Following a controversial ruling limiting concealed carry rights in a California federal court, state leaders are looking to expand gun rights with a bill that would eliminate the need for a concealed handgun permit to conceal a handgun.
HB1148, sponsored by Rep. Larry Pittman (R-Cabarrus), would open up concealed carry in the state to any U.S. citizen that is 21 years old and meets the qualifications for obtaining a concealed handgun permit as well as making a change to the state Constitution to make the change possible.
The bill would put a referendum in front of the people, presumably in the General Election in November, to choose whether or not to remove a portion of the state recognition of the right to bear arms that says, “Nothing herein shall justify the practice of carrying concealed weapons, or prevent the General Assembly from enacting penal statutes against that practice.”
The section was added into the Constitution following the 1971 recodification of the state Constitution.
Concealed carry was passed in the state in 1995.
If approved, then coupled with the section opening up concealed carry, citizens would be able to freely conceal their handguns wherever it was legal.
This would not just apply to residents of North Carolina but to all U.S. citizens.
“We support the bill, we have supported Constitutional, or permitless, carry for some time,” Grass Roots North Carolina President Paul Valone said. “The concept of permitless carry is something we support.”
Some of the opposition to the change seems to be coming from people who are making money on the process from sheriff’s offices to private businesses that are teaching the required classes.
“A lot of people are making money on concealed handgun permits,” Valone said. “This does not eliminate the concealed carry permit system.”
Under the draft bill the permit process would still exist, as well as the pistol purchase permit (PPP) system.
A concealed handgun permit would still allow a resident to bypass the National Instant Criminal Background Check System (NICS) to buy a firearm and removes the need for a state PPP to get a handgun as well as concealing a firearm in states that maintain reciprocity with North Carolina.
“Essentially permitless concealed carry has caused problems in none of the 13 states that have adopted it,” Valone said. “As usual predictions of mayhem have fallen short as it does every time carry rights are advanced.

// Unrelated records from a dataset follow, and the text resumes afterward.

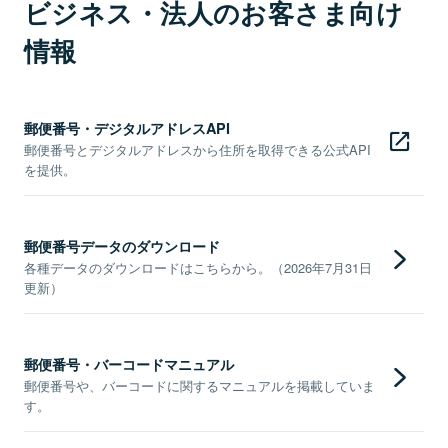
ビジネス・法人のお客さま向け
情報
郵便番号・デジタルアドレスAPI
郵便番号とデジタルアドレスから住所を取得できる公式API
を提供。
郵便番号データのダウンロード
各種データのダウンロードはこちらから。（2026年7月31日
更新）
郵便番号・バーコードマニュアル
郵便番号や、バーコードに関するマニュアルを掲載していま
す。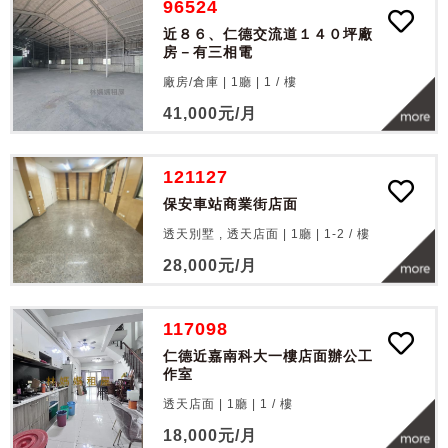
96524
近８６、仁德交流道１４０坪廠
房－有三相電
廠房/倉庫 | 1廳 |
1
/
樓
41,000
元/月
121127
保安車站商業街店面
透天別墅 , 透天店面 | 1廳 |
1-2
/
樓
28,000
元/月
117098
仁德近嘉南科大一樓店面辦公工
作室
透天店面 | 1廳 |
1
/
樓
18,000
元/月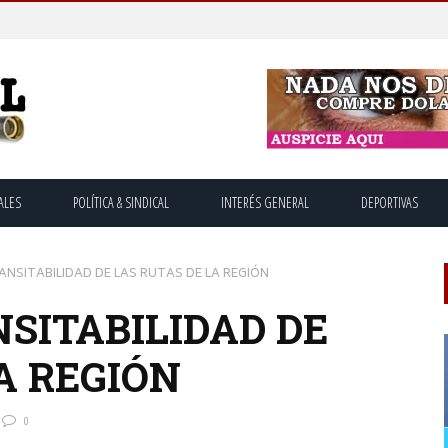
ALES
POLÍTICA & SINDICAL
INTERÉS GENERAL
DEPORTIVAS
NSITABILIDAD DE LAS RUTAS DE LA REGIÓN
SITABILIDAD DE
A REGIÓN
0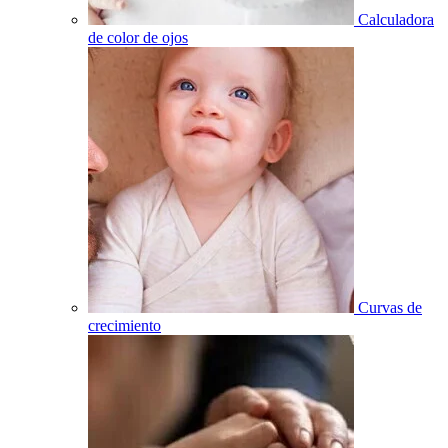
Calculadora
de color de ojos
Curvas de
crecimiento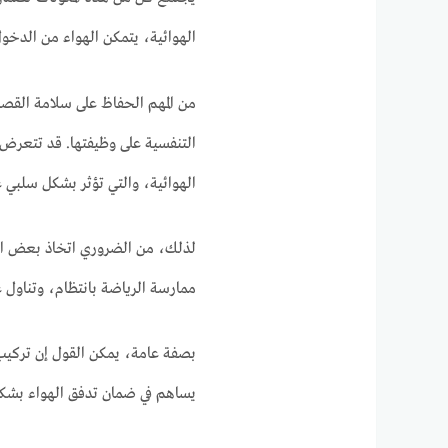
الهوائية، يتمكن الهواء من الدخ
من المهم الحفاظ على سلامة القصب
التنفسية على وظيفتها. قد تتعرض 
الهوائية، والتي تؤثر بشكل سلبي ع
لذلك، من الضروري اتخاذ بعض الت
ممارسة الرياضة بانتظام، وتناول
بصفة عامة، يمكن القول إن تركيب 
يساهم في ضمان تدفق الهواء بشكل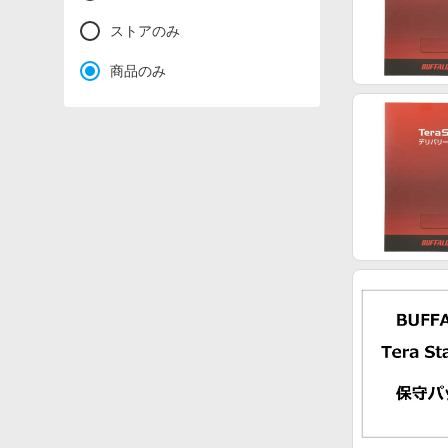
ストアのみ
商品のみ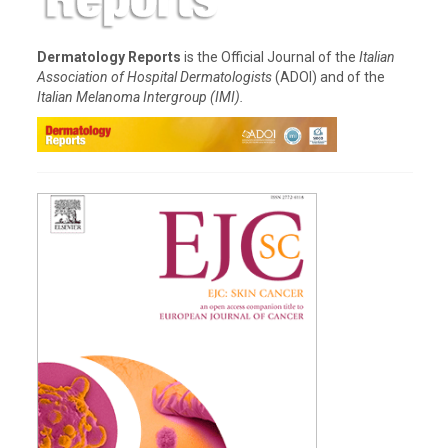
Dermatology Reports
is the Official Journal of the
Italian
Association of Hospital Dermatologists
(ADOI) and of the
Italian Melanoma Intergroup (IMI).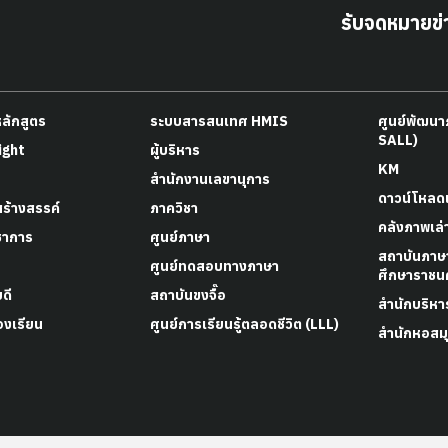
รับจดหมายข่
หลักสูตร
ระบบสารสนเทศ HMIS
ศูนย์พัฒน
SALL)
ight
ผู้บริหาร
KM
สำนักงานเลขานุการ
ดาวน์โหลด
สร้างสรรค์
ภาควิชา
คลังภาพเล่
ชาการ
ศูนย์ภาษา
สถาบันภาษ
ศูนย์ทดสอบทางภาษา
ศึกษาราชนค
ดี
สถาบันขงจื๊อ
สำนักบริหา
องเรียน
ศูนย์การเรียนรู้ตลอดชีวิต (LLL)
สำนักหอสมุ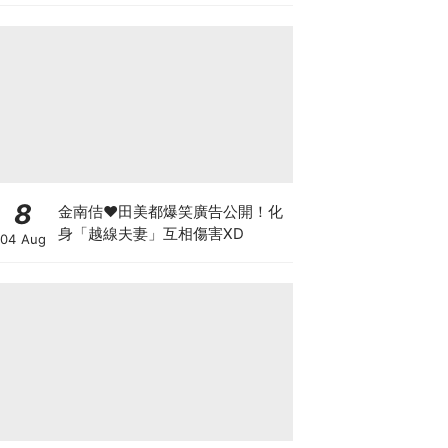
8
金南佶♥田美都爆笑廣告公開！化
身「越線夫妻」互相傷害XD
04 Aug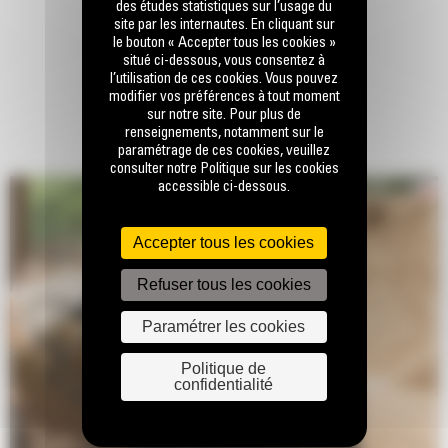
des études statistiques sur l’usage du
site par les internautes. En cliquant sur
le bouton « Accepter tous les cookies »
situé ci-dessous, vous consentez à
l’utilisation de ces cookies. Vous pouvez
modifier vos préférences à tout moment
sur notre site. Pour plus de
renseignements, notamment sur le
paramétrage de ces cookies, veuillez
consulter notre Politique sur les cookies
accessible ci-dessous.
Accepter tous les cookies
Refuser tous les cookies
Paramétrer les cookies
Politique de
confidentialité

GRNC very much supports Larry Pittman’s bill.”
The bill would essentially also have the effect of recognizing the right to conceal a firearm as part of the state Constitution, the exact opposite of the 9th Circuit Court of Appeals decision.
In a 7-4 decision the court ruled “the right of a member of the general public to carry a concealed firearm in public is not, and never has been, protected by the Second Amendment.”
Under this ruling the court also ruled that any “prohibition or restriction a state may choose to impose on concealed carry” is permissible, which would include as it says, prohibition on concealed carry.
Gun rights advocates are up in arms over the move, especially in a state like California, which bans open carry.